Baumgartner wird sich am Anfang des Absprungs auf einer Höhe weit über der Flugbahn gewöhnlicher Flugzeuge befinden. Zeichnung: Davide Smacchia Ist es nicht gefährlich, so schnell zu sein? Ich habe gelesen, er könnte erblinden, sich das Genick brechen oder ein Blutgerinsel bekommen.
Ich bin kein Mediziner, aber der Druck ist sehr hoch. Das wird die kontrollierte Bewegung der Arme behindern. Das Bremsen wird unvorstellbar schwer. Ich habe es bei 200 km/h versucht und es war schwer. Könnte er verbrennen, wenn er in die Erdatmosphäre eintritt?
Nein, er erzeugt nicht genug Reibung. Es ist etwas Anderes, wenn ein Shuttle mit 28.000 km/h aus dem Orbit zurückkommt und auf die Atmosphäre knallt und großen aerodynamischen Widerstand erzeugt, der in Hitze umgewandelt wird. Das können schon 1540°C werden. Könnte er auch aus der Mesosphäre springen?
Nein, momentan ist es nicht möglich. Man würde noch schneller fallen. Aber in der Geschichte haben die Menschen immer versucht, die Grenzen zu überschreiten. Vielleicht in der Zukunft. Denkst du, dass der Sprung eine verrückte Sache ist?

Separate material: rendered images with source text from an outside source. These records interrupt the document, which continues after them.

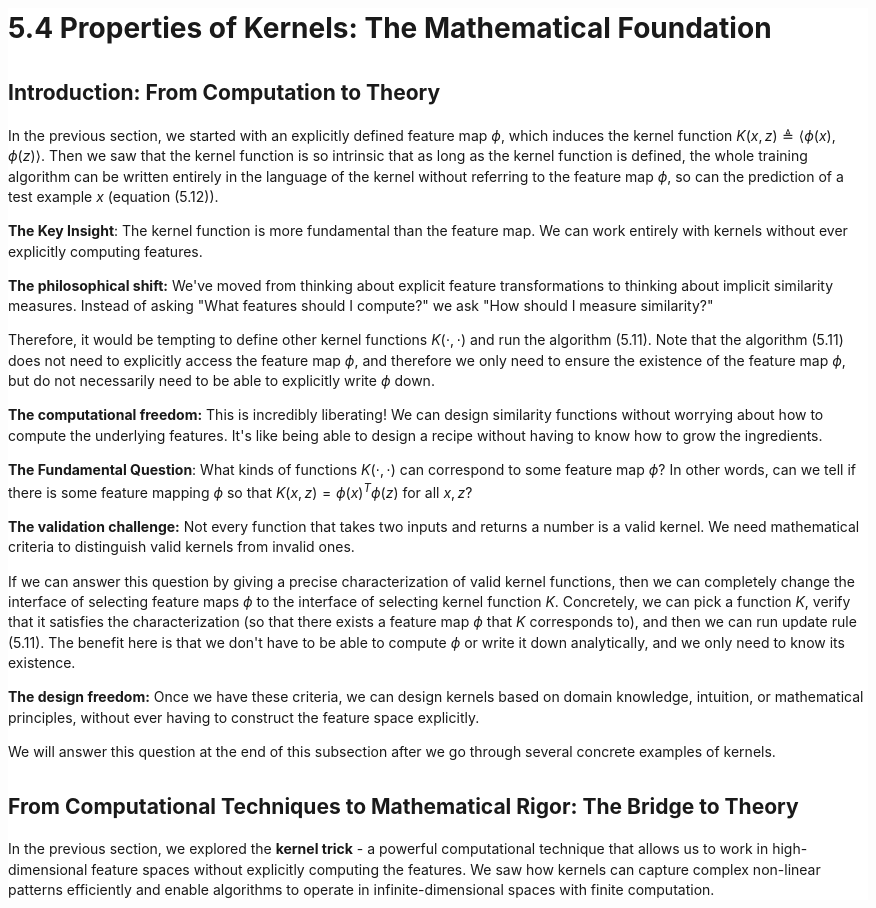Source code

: # 5.4 Properties of Kernels: The Mathematical Foundation

## Introduction: From Computation to Theory

In the previous section, we started with an explicitly defined feature map $\phi$, which induces the kernel function $K(x, z) \triangleq \langle \phi(x), \phi(z) \rangle$. Then we saw that the kernel function is so intrinsic that as long as the kernel function is defined, the whole training algorithm can be written entirely in the language of the kernel without referring to the feature map $\phi$, so can the prediction of a test example $x$ (equation (5.12)).

**The Key Insight**: The kernel function is more fundamental than the feature map. We can work entirely with kernels without ever explicitly computing features.

**The philosophical shift:** We've moved from thinking about explicit feature transformations to thinking about implicit similarity measures. Instead of asking "What features should I compute?" we ask "How should I measure similarity?"

Therefore, it would be tempting to define other kernel functions $K(\cdot, \cdot)$ and run the algorithm (5.11). Note that the algorithm (5.11) does not need to explicitly access the feature map $\phi$, and therefore we only need to ensure the existence of the feature map $\phi$, but do not necessarily need to be able to explicitly write $\phi$ down.

**The computational freedom:** This is incredibly liberating! We can design similarity functions without worrying about how to compute the underlying features. It's like being able to design a recipe without having to know how to grow the ingredients.

**The Fundamental Question**: What kinds of functions $K(\cdot, \cdot)$ can correspond to some feature map $\phi$? In other words, can we tell if there is some feature mapping $\phi$ so that $K(x, z) = \phi(x)^T \phi(z)$ for all $x, z$?

**The validation challenge:** Not every function that takes two inputs and returns a number is a valid kernel. We need mathematical criteria to distinguish valid kernels from invalid ones.

If we can answer this question by giving a precise characterization of valid kernel functions, then we can completely change the interface of selecting feature maps $\phi$ to the interface of selecting kernel function $K$. Concretely, we can pick a function $K$, verify that it satisfies the characterization (so that there exists a feature map $\phi$ that $K$ corresponds to), and then we can run update rule (5.11). The benefit here is that we don't have to be able to compute $\phi$ or write it down analytically, and we only need to know its existence.

**The design freedom:** Once we have these criteria, we can design kernels based on domain knowledge, intuition, or mathematical principles, without ever having to construct the feature space explicitly.

We will answer this question at the end of this subsection after we go through several concrete examples of kernels.

## From Computational Techniques to Mathematical Rigor: The Bridge to Theory

In the previous section, we explored the **kernel trick** - a powerful computational technique that allows us to work in high-dimensional feature spaces without explicitly computing the features. We saw how kernels can capture complex non-linear patterns efficiently and enable algorithms to operate in infinite-dimensional spaces with finite computation.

Er muss sehr mutig sein, nicht? Ich meine, es ist auch ein langer Sprung, über 5 Minuten. Aber sein Mentor Kittinger ist bereits 1960 aus 31.000 m gesprungen und hat es auch überlebt. Was passiert, wenn er auf ein Flugzeug oder einen Vogel fällt. Könnte das passieren?
Theoretisch ja. Ich denke, die Flugzeuge werden sicherlich angewiesen worden sein, die Zone zu meiden. Aber die Vögel könnten vielleicht ein Problem werden. Das wäre unglücklich. Du kannst auf die Straße gehen und ein Blumentopf fällt dir auf den Kopf, unwahrscheinlich, aber möglich. Könnte ein Vogel das Vorhaben zunichte machen?
Ja.

So sähe es aus, wenn Baumgartner mit einem Vogelschwarm kollidiert. Zeichnung: Davide Smacchia

Können die mehr oder weniger berechnen, wo er runterkommt?
Er wird in einem Umkreis von zehn Kilometern vom Startpunkt in New Mexiko aufkommen. Angenommen, sein Fallschirm öffnet nicht. Bleibt irgendwas von ihm übrig?
Kennst du den Vorfall, der sich in den 60ern in der Formel 1 ereignet hat? Ein Security-Typ hatte einen Unfall. Er näherte sich einem Wagen und ein anderer Wagen ist mit 300 km/h in ihn gerast. Er ist wie ein Kaugummi auseinandergerissen worden. Stell dir jetzt mal vor, wie das aussieht, wenn es über dreimal so schnell ist. Der Fallschirm sollte in diesem Fall allerdings automatisch öffnen. Denkst du, Baumgartner überlebt den Sprung?
Wenn alles gut geht, dann ja. Bereits im Juli ist Baumgartner aus einer Höhe von 29 km gesprungen.Wenn es Probleme gibt, eher nicht.